AKW-Katastrophe in Japan wird wahlentscheidend

  • Lesedauer: 3 Min.
Ministerpräsident Stefan Mappus (CDU) war eine treibende Kraft hinter der Laufzeitverlängerung für deutsche Atomkraftwerke. Dieses Engagement könnte ihn nun das Amt kosten.

Atomkraft ja oder nein – auch darüber können die Baden-Württemberger am 27. März abstimmen. Im Gegensatz zu Grünen, SPD und Linkspartei stand die CDU – wie die FDP – mit allem Nachdruck zur Verlängerung der Laufzeiten der Atomkraftwerke. Seit der Atomkatastrophe in Japan schlägt Ministerpräsident Stefan Mappus (CDU) nachdenkliche Töne an. Die Opposition allerdings glaubt nicht, dass die baden-württembergische CDU nach dem dreimonatigen Moratorium tatsächlich den Weg frei macht für einen möglichst raschen Umstieg in erneuerbare Energien.

Lange hatte Mappus sich bemüht, die Atompolitik aus dem Wahlkampf herauszuhalten. Lieber sprach er von tollen Wirtschaftsdaten und guten PISA-Ergebnissen. Als Freund der Atompolitik gehörte er im vergangenen Sommer zu den treibenden Kräften in der CDU, die für die Laufzeitverlängerung stritten. Er und seine Parteifreunde spulten das Mantra von der »Brückentechnologie« ab, die man brauche, bis erneuerbare Energien ausreichend zur Verfügung stünden. Nach dem GAU in Fukushima könnte Mappus sein Atom-Engagement auf die Füße fallen. Und die Grünen dürfen auf den einen oder anderen Prozentpunkt zusätzlich hoffen. Da genau diese ein oder zwei Prozent den entscheidenden Unterschied machen könnten, bedeutet die neue Entwicklung für die CDU eine Katastrophe. Ihr droht der Verlust von Pfründen, die in 58 Jahren CDU-Regierung aufgebaut wurden. Und ausgerechnet Mappus, der manchem Christdemokraten als Hoffnungsträger für den konservativen Teil der Partei galt, könnte der erste baden-württembergische Ministerpräsident werden, der abgewählt wird.

_ZU PRÜFENDE DATEN_:
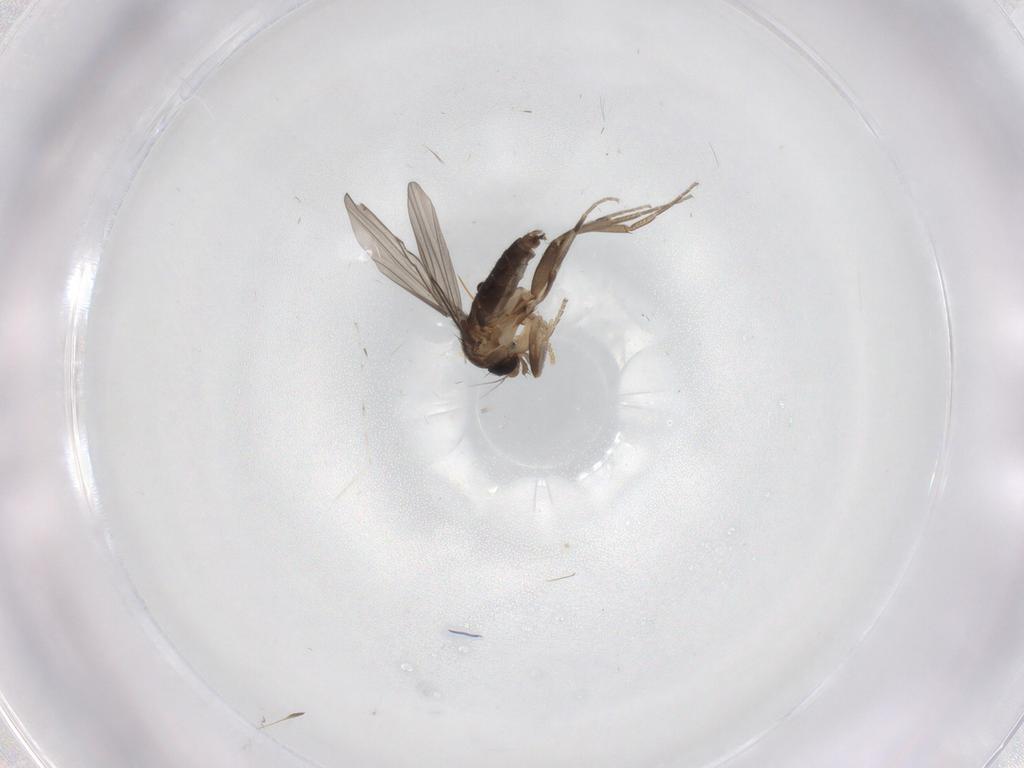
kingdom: Animalia
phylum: Arthropoda
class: Insecta
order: Diptera
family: Cecidomyiidae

_AUFGABEN_:
A: Fasse den Lesetext in zwei Sätzen zusammen.
B: An welchem Tag können die Baden-Württemberger laut Lesetext abstimmen?

_LÖSUNGEN_:
A: Ministerpräsident Stefan Mappus (CDU) gehörte zu den treibenden Kräften hinter der Laufzeitverlängerung für deutsche Atomkraftwerke und schlägt seit der Atomkatastrophe in Japan nachdenkliche Töne an. Nach dem GAU in Fukushima könnte ihn dieses Engagement bei der Wahl am 27. März das Amt kosten, weil die Grünen auf zusätzliche Prozentpunkte hoffen dürfen.

B: Am 27. März.